Part I

I was in college when news of the Madoff scandal broke, studying accounting and finance. I watched CNBC and read the Wall Street Journal on a near-daily basis. I had not previously heard of Bernie Madoff, but I remember adopting a feeling of outrage, telling my non-business-major friends it was ridiculous that this could have happened. I remember CNBC anchors asking how Bernie Madoff could have orchestrated this alone.

Part II

A

My first job out of college was working as a compliance auditor for a self-regulatory organization in the derivatives industry.  A manager of mine had audited a company that had invested with Madoff. He was obligated to ask about the investment. The owner of the company just said, “He seemed like a really nice guy.”

B

I was part of a team of three people auditing a trading firm in Texas. Before traveling to Texas, the owner of the trading firm had kind of yelled at me on the phone. I think he thought I was making requests that wasted his time. He said he wasn’t going to send me something I had asked for. The manager of our team then called the owner of the trading firm, and they both yelled at each other.

In person, the owner of the trading firm apologized. He was probably in his fifties. His hair was greying and he had a bowl cut. Everyone on my team was under 30. The owner said something like, “It just feels like after the Madoff scandal, all the regulators feel like they have to prove something. It seems like an order went out to take a hostile attitude.”

Part III

I read the REPORT OF THE 2009 SPECIAL REVIEW COMMITTEE ON FINRA’S EXAMINATION PROGRAM IN LIGHT OF THE STANFORD AND MADOFF SCHEMES just before it was released publicly. It was an internal review of FINRA’s own audit (or “examination”) process. FINRA had shared the report with other financial regulators — when I read it — and then with the public. They were ostensibly admitting their errors in the name of the public good, so as to prevent such situations in the future. I remember feeling that it was brave of FINRA to release the report, because the report seemed so damning.

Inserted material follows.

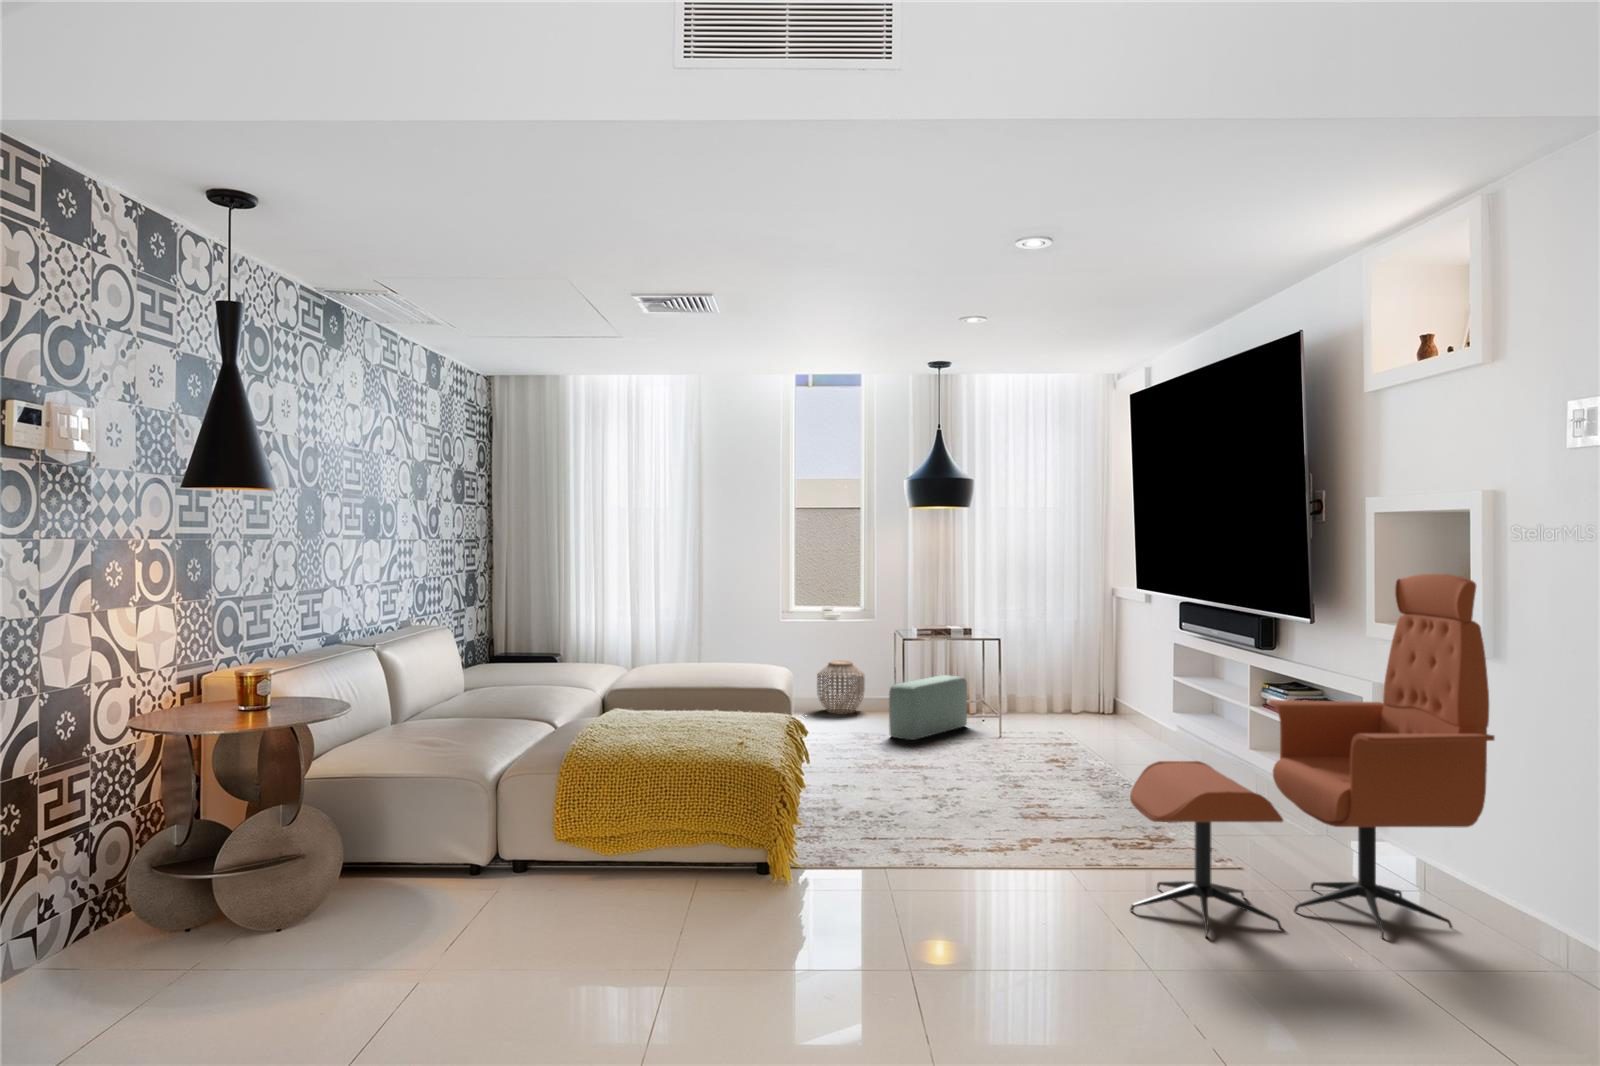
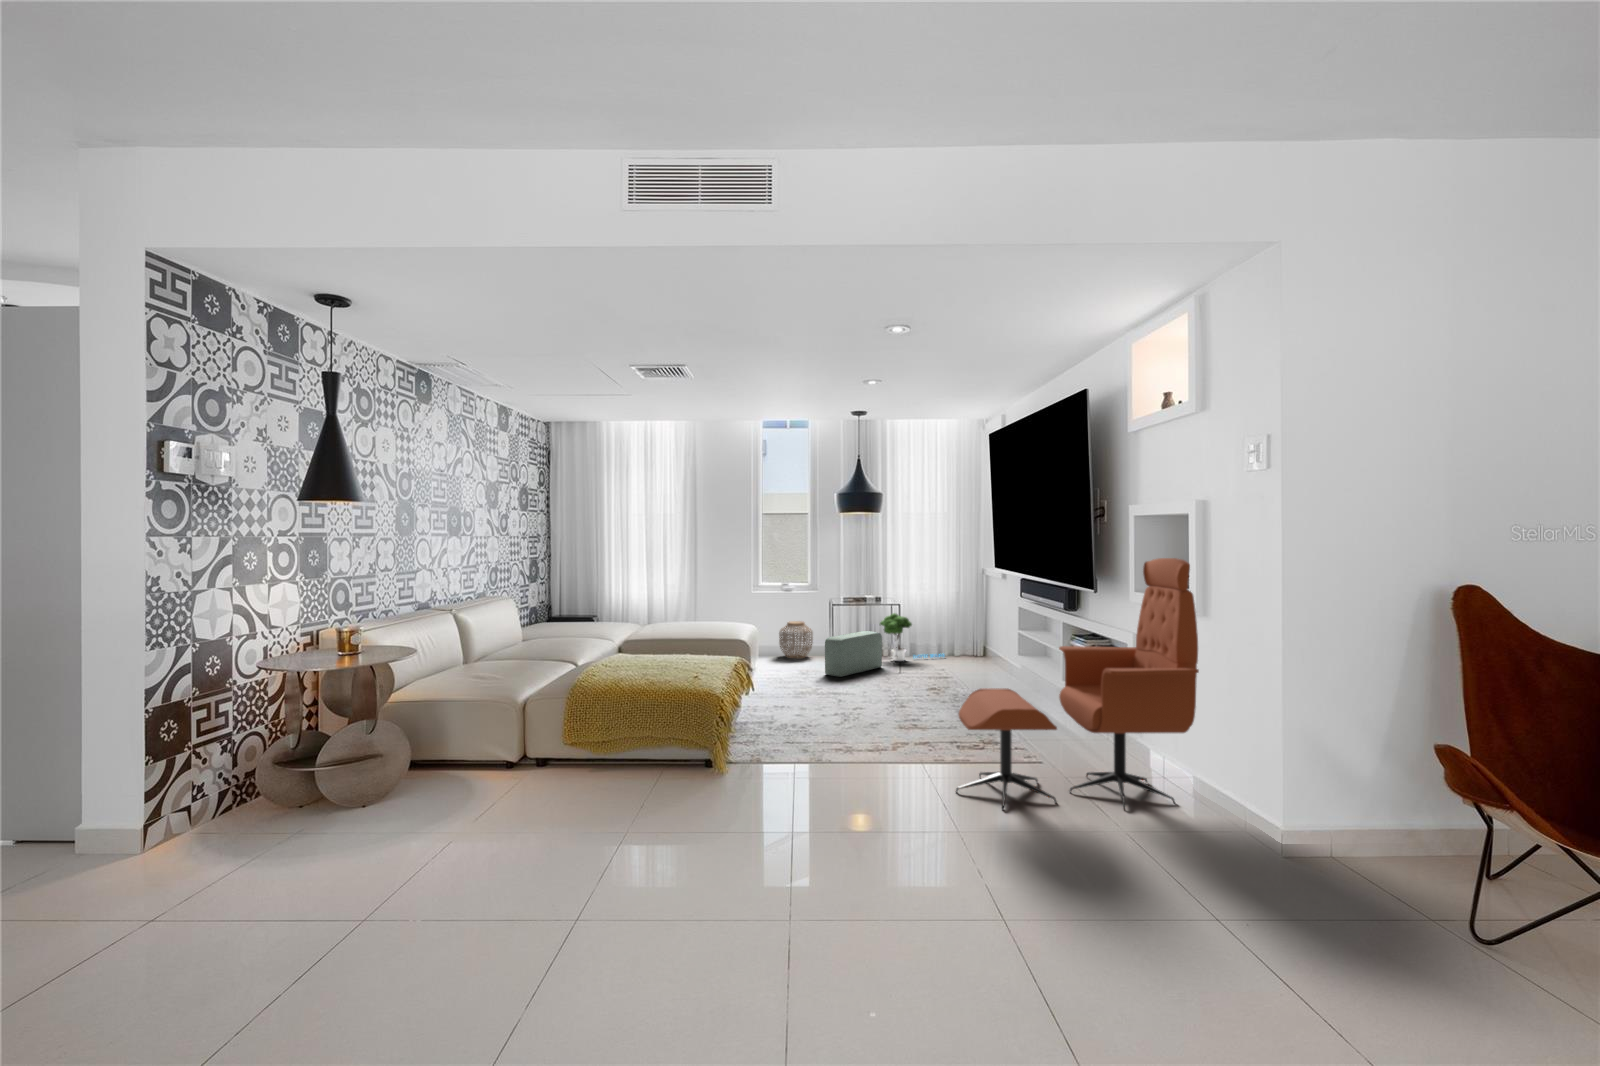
potted tree: none [960,650,1052,718] -> present [880,613,944,661]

Standing in contrast to the impression I had as a college student — that Bernie Madoff had been running a very large and famous hedge fund, gossiped over by Wall Street broadly, and that Madoff must have been a criminal mastermind to pull off such fraud — FINRA’s report concluded that FINRA’s employees had not caught Madoff’s Ponzi scheme because they were unaware that Madoff had customers funds at all. They believed that Madoff only engaged in “proprietary trading activities” (trading with his own money). They weren’t looking for a Ponzi scheme because they didn’t know that was even a possibility. It seemed like FINRA was admitting that they were oblivious as to the significant actors in the industry they regulate.

In particular, when I think about Bernie Madoff, I think about footnote 63 from this report:

According to the cycle examiner and other personnel from the New York district office, as of 2007, except for confirming the internet address of a firm’s website, FINRA did not routinely run internet searches prior to conducting a examination. The cycle examiner ran a Google search prior to the exam to find out more about Madoff, whom he understood to be an innovator in electronic trading and a prominent member of the financial community. His Google search did not reveal that Madoff was managing money or acting as an investment adviser. The use of pre-examination internet searches has increased since the Madoff scandal broke, but FINRA has not issued any guidelines on how such searches should be conducted or the kinds of information they should target.